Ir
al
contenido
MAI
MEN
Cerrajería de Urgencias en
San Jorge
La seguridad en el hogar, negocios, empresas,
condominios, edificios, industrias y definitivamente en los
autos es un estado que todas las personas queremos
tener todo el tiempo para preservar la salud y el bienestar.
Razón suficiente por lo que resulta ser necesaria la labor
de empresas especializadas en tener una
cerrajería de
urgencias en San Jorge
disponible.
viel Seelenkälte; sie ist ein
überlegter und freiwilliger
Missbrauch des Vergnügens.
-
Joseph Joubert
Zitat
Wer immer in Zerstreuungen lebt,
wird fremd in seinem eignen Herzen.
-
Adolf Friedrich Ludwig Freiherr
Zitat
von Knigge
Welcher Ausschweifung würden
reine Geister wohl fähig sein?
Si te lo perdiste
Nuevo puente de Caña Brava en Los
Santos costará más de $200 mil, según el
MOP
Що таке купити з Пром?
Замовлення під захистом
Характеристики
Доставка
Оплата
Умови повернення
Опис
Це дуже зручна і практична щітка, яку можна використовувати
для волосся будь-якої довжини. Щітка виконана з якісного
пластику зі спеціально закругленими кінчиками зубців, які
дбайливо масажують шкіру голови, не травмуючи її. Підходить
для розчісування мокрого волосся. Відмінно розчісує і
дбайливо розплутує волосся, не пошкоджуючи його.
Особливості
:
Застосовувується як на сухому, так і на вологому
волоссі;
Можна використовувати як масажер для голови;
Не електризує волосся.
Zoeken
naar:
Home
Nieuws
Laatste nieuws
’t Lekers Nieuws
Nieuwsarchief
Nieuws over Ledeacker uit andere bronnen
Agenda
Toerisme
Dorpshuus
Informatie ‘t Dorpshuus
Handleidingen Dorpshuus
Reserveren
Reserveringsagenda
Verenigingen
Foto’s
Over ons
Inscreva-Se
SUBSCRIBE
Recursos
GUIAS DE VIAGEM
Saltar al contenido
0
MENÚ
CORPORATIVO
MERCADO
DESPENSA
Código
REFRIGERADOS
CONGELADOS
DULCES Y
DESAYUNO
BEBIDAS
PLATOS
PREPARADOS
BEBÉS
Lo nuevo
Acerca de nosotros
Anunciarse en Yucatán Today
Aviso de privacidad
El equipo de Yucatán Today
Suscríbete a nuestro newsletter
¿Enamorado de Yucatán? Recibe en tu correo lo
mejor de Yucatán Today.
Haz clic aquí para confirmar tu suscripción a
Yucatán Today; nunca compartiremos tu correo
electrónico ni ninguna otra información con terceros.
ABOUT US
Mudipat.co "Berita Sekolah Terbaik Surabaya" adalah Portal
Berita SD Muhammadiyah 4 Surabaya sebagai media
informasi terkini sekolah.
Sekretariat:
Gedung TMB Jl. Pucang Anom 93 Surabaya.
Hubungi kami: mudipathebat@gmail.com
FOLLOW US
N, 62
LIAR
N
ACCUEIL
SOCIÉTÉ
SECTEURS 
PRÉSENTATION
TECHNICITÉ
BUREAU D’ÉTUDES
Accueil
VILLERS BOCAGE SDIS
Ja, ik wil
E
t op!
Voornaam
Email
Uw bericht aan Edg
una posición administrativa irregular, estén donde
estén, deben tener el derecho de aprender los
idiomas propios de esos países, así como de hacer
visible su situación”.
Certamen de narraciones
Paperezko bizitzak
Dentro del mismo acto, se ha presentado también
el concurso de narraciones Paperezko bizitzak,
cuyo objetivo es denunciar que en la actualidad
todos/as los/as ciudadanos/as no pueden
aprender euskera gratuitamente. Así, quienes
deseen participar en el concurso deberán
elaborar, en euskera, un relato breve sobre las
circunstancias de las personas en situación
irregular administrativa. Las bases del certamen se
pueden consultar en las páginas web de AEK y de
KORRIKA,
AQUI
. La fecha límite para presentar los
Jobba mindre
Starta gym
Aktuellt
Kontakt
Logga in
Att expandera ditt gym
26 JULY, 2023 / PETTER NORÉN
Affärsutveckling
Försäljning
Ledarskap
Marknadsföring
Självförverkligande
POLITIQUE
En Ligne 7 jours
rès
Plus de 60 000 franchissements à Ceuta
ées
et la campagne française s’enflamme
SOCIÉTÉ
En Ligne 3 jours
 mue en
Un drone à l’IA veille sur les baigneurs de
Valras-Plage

**What to work on**
Write down again the exact lines running from the beginning of the data to the line containing "Wer immer in", with both ends included.

**Output of the exercise**
Ir
al
contenido
MAI
MEN
Cerrajería de Urgencias en
San Jorge
La seguridad en el hogar, negocios, empresas,
condominios, edificios, industrias y definitivamente en los
autos es un estado que todas las personas queremos
tener todo el tiempo para preservar la salud y el bienestar.
Razón suficiente por lo que resulta ser necesaria la labor
de empresas especializadas en tener una
cerrajería de
urgencias en San Jorge
disponible.
viel Seelenkälte; sie ist ein
überlegter und freiwilliger
Missbrauch des Vergnügens.
-
Joseph Joubert
Zitat
Wer immer in Zerstreuungen lebt,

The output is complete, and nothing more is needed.